KAYYUM UYGULAMALARININ MEŞRUİYETİ YOK

İçişleri Bakanlığı, ‘Terörden Arındırılmış Belediyeler ve Hizmetleri’ adında rapor paylaştı. İlk bölümü 31 Mart yerel seçimleri sonrası kayyum atamalarına giden süreç olarak hazırlanmış. Kısaca özetlemek gerekirse, ilk atanan kayyumdan önce belediye imkanlarının amacı dışında kullanıldığı anlatılıyor.
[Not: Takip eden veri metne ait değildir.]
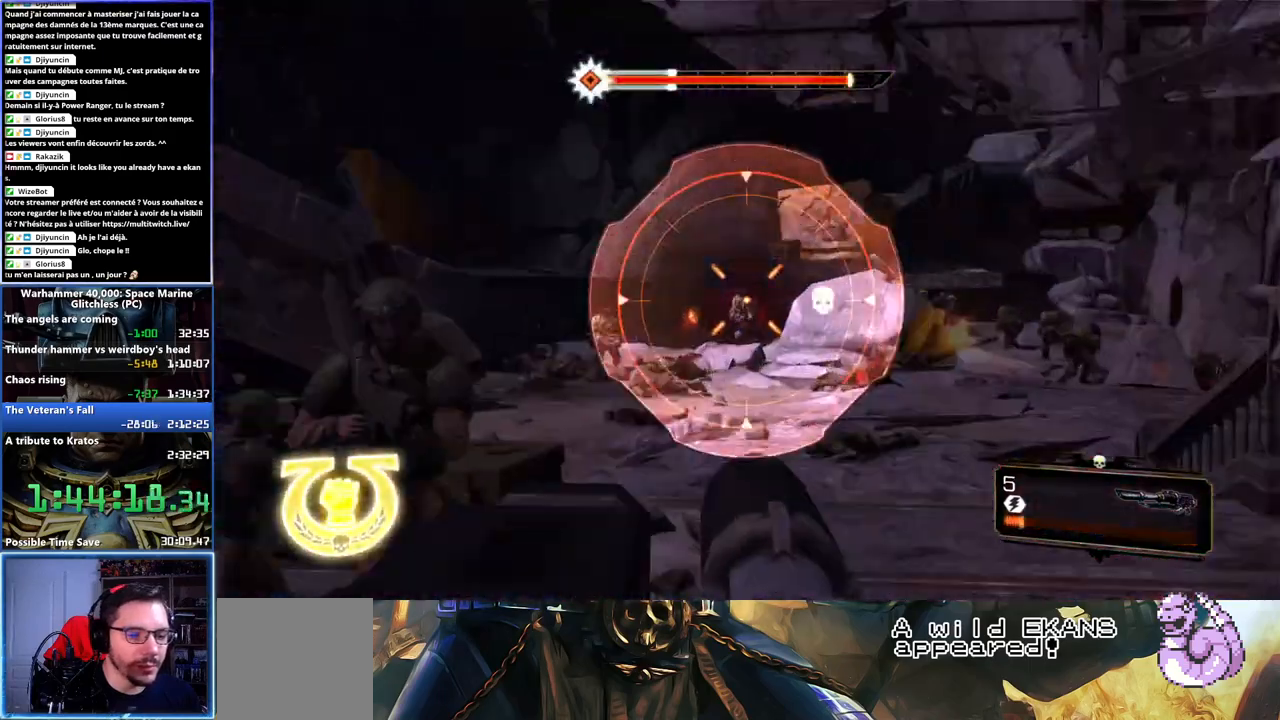
{"buttons": [], "left_stick": "left", "right_stick": "down"}
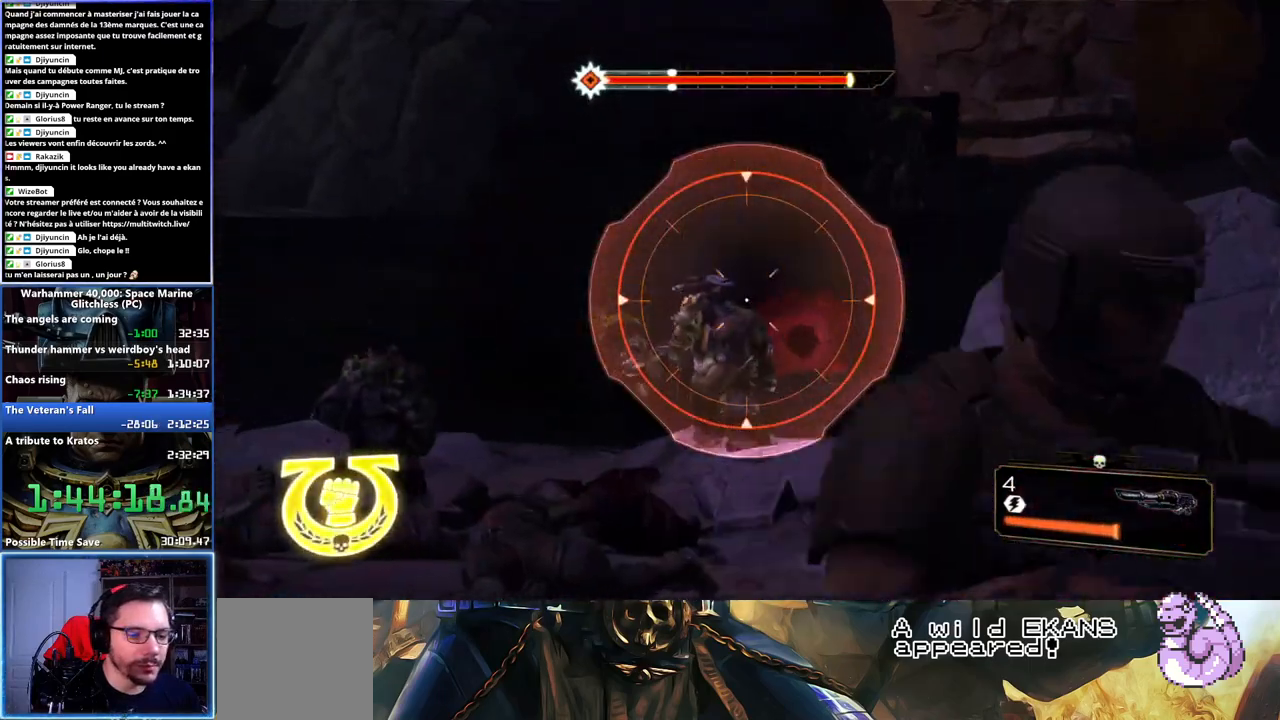
{"buttons": [], "left_stick": "left", "right_stick": "center", "button_events": []}
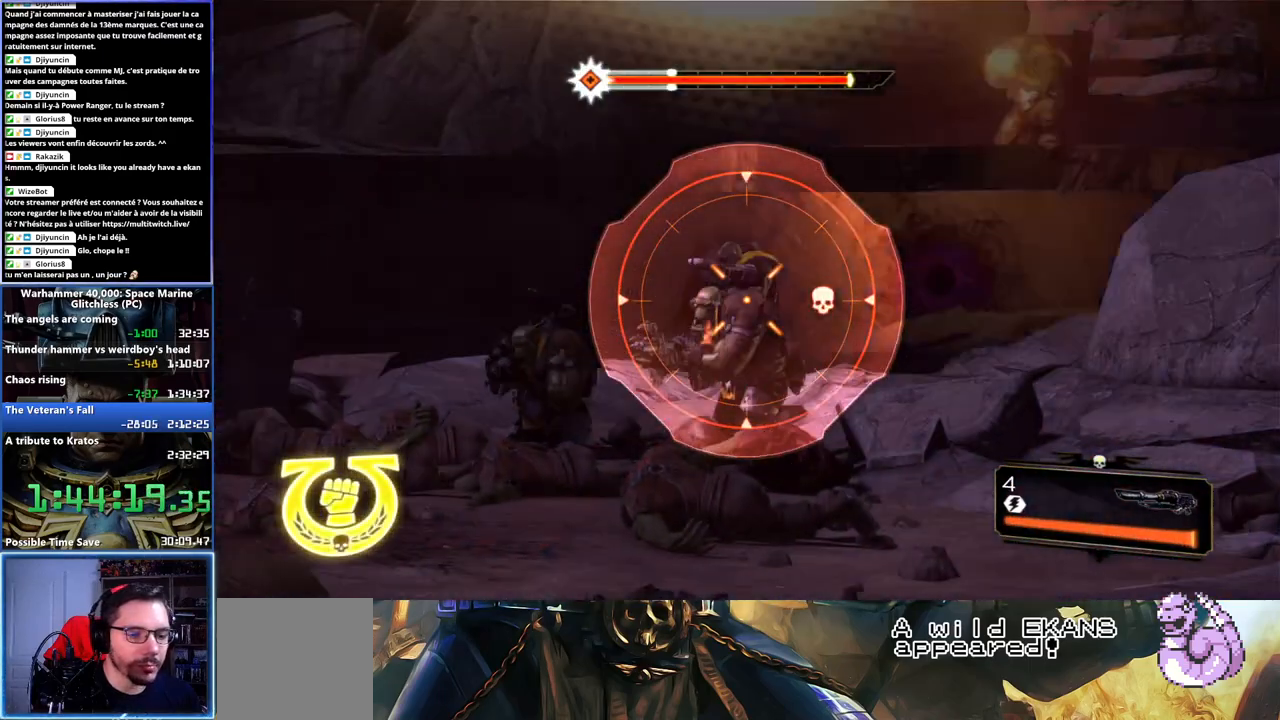
{"buttons": [], "left_stick": "down-right", "right_stick": "center", "button_events": []}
Siz ne düşünüyorsunuz?

15 Temmuz darbe girişiminin ardından ilan edilen OHAL sürecinde Eş Genel Başkanlarımız Sayın Figen Yüksekdağ ve Selahattin Demirtaş başta olmak üzere seçilmiş milletvekillerimiz ve belediye eş başkanlarımızın, siyasetçilerimizin, akademisyenlerin, gazetecilerin cezaevlerine atıldığı, basın yayın kurumlarının kapatıldığı, sivil toplum örgütlerinin, derneklerin kapatıldığı, en basit eleştirel fikirlerin dahi beyan edilemediği her türlü zor ve baskı ortamında, “Mühürsüz oyların dahi geçerli sayıldığı”,  meşruiyeti dahi şüpheli bir referandum neticesinde yapılan Anayasa değişikliği ile ilan edilen Saray rejiminin bir memuru konumunda olan mevcut İçişleri Bakanlığının halkın iradesini temsil eden seçilmiş belediye yönetimlerine kayyumlar atamak suretiyle gasbedip sonrasında da yapılan bu zorbalığı meşru gösterme çabalarını yansıtan raporu tanımadığımızı, ne bu raporun ve ne de bu rapora konu edilen kayyum uygulamalarının bir meşruiyetinin de bulunduğunu kalın harflerle belirtmek isterim. 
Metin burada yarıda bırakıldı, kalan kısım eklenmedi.